The Bugatti Chiron is better than the Veyron in every way; the Chiron is faster, more powerful, and even better looking than its predecessor. But there’s a reason why the new car can’t match the old.
The Chiron has made absolutely huge leaps on from the Veyron, particularly if you compare it to the original Bugatti Veyron 16.4, as that car made its way into production in the heady pre-recession days of 2005.
The Chiron is eight miles an hour faster than the original Veyron. The Chiron makes nearly 500 more horsepower and it even has a higher price tag, too. Everything the Veyron does, the Chiron does better.
But the problem is that these are incremental advances. They are little steps in performance. Everyone understands now, over a decade since the modern incarnation of Bugatti first made deliveries to the public, that the company is capable of this kind of performance. The Chiron’s speed is evolutionary.
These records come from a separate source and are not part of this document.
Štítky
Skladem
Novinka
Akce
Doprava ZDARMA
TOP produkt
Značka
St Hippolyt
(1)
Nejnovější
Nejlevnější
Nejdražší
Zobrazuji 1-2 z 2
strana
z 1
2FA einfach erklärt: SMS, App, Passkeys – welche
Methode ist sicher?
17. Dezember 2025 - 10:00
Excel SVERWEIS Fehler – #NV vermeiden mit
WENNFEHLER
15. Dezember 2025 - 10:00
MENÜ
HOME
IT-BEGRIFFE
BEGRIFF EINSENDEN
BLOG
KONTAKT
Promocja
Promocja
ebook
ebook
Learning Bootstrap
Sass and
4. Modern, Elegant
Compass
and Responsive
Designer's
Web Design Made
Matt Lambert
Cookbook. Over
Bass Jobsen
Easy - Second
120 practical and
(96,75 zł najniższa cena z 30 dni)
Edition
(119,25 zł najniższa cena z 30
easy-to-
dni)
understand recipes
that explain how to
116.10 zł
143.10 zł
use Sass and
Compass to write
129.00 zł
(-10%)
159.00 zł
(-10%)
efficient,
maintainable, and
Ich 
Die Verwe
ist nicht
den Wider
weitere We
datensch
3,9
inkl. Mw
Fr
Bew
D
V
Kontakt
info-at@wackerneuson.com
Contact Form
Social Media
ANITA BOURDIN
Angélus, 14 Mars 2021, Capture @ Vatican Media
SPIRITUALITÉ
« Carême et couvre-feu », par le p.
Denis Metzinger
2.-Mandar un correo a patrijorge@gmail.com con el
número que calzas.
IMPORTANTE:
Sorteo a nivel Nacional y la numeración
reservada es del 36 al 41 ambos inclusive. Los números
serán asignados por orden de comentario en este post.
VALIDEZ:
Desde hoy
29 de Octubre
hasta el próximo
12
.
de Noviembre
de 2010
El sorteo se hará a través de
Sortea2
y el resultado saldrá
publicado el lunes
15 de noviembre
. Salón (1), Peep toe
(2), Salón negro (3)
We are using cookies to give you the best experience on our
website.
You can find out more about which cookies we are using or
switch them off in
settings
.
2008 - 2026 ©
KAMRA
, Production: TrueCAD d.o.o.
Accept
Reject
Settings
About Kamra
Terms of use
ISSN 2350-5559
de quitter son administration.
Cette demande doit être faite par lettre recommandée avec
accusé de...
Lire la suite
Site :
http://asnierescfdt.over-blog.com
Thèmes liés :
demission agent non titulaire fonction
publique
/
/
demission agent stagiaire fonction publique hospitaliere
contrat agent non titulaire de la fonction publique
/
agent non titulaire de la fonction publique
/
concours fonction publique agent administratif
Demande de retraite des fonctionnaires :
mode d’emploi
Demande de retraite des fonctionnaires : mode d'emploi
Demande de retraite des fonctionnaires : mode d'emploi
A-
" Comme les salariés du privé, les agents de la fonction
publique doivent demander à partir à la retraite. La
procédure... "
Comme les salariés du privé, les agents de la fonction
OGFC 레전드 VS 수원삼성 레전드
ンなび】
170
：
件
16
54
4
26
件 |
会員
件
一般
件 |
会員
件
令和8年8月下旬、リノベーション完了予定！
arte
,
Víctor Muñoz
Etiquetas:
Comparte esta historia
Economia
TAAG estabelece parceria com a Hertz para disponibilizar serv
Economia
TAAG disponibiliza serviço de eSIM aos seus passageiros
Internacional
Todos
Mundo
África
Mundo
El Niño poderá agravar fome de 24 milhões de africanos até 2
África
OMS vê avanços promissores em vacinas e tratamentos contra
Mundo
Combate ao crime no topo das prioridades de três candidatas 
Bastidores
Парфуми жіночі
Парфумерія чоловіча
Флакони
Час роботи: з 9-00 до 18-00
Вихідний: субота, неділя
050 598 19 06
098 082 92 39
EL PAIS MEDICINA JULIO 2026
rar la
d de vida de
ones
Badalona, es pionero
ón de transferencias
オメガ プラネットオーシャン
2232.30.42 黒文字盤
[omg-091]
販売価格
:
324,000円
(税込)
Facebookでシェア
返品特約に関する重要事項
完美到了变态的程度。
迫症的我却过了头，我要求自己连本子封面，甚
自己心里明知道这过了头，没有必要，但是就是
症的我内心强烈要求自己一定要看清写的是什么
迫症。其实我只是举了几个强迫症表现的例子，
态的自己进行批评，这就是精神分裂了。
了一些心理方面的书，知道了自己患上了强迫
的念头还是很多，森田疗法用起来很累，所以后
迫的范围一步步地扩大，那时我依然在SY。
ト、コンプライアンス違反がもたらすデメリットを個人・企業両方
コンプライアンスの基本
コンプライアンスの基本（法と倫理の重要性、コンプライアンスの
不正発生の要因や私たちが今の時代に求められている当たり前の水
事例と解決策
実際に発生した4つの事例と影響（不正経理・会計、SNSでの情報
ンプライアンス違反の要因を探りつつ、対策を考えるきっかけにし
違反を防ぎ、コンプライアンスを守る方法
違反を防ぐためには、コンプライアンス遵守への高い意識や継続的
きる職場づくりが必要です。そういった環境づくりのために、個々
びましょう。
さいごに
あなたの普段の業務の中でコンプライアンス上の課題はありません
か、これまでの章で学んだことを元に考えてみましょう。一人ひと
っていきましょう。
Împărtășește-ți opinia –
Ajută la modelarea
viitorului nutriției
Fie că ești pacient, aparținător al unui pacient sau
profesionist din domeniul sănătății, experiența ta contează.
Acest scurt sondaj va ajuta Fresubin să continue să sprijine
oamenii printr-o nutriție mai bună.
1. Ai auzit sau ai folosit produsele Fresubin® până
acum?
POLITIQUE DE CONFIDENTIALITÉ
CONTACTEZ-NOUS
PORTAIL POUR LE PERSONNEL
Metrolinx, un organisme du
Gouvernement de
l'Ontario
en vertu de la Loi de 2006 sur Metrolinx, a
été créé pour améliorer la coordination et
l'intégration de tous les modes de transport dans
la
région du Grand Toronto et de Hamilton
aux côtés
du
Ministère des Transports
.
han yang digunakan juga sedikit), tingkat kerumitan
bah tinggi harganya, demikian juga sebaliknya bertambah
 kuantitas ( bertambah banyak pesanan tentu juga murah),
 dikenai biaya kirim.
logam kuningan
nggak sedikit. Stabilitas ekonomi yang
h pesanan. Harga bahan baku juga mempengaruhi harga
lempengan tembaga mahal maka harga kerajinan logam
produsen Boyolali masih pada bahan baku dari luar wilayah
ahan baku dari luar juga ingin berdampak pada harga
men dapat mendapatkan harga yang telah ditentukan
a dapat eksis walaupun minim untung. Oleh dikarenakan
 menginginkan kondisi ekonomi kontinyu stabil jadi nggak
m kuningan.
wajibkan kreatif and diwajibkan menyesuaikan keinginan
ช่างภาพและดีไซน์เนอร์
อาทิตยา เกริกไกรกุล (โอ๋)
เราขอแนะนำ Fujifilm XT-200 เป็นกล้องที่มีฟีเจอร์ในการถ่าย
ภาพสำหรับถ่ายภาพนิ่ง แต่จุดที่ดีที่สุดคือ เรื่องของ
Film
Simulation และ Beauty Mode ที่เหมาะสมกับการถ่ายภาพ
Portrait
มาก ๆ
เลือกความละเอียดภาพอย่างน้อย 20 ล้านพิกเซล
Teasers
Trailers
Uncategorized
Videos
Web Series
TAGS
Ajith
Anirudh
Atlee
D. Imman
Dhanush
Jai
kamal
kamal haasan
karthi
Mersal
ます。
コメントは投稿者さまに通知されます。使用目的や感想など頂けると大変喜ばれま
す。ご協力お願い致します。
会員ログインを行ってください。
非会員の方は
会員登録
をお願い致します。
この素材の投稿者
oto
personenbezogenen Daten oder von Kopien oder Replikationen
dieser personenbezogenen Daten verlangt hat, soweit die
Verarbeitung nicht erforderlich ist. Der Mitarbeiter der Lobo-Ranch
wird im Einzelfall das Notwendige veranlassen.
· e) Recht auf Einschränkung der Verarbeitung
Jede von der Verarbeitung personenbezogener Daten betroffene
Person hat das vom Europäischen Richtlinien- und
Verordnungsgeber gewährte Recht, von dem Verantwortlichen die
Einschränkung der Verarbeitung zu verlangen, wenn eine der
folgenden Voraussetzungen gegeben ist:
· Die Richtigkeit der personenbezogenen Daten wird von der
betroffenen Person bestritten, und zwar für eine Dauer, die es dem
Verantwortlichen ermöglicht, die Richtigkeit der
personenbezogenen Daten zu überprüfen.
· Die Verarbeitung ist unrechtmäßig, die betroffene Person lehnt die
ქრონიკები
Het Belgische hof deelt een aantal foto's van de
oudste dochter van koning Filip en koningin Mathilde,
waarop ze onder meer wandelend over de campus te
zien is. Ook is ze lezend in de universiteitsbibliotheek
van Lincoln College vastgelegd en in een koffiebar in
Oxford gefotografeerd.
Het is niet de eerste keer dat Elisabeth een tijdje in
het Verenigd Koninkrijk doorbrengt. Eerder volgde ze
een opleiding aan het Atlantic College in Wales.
The original Veyron was a revolution. People simply could not believe the speed of the thing, or that the massive corporate structure of Volkswagen Group could pull it off. The car had a number of very public failures leading up to its launch, and the way the car monstered every performance metric of every other production car in history blew the automotive world’s mind.
I have seen a Veyron undergoing an engine-out service. They entire back half of the car comes apart. It looks like part of an Apollo module. It looks like nothing that ever came before it.
This is the problem with the Chiron; it is expected. It might be better than the Veyron, it might beat its speed records, but it is more of the same when its predecessor was anything but.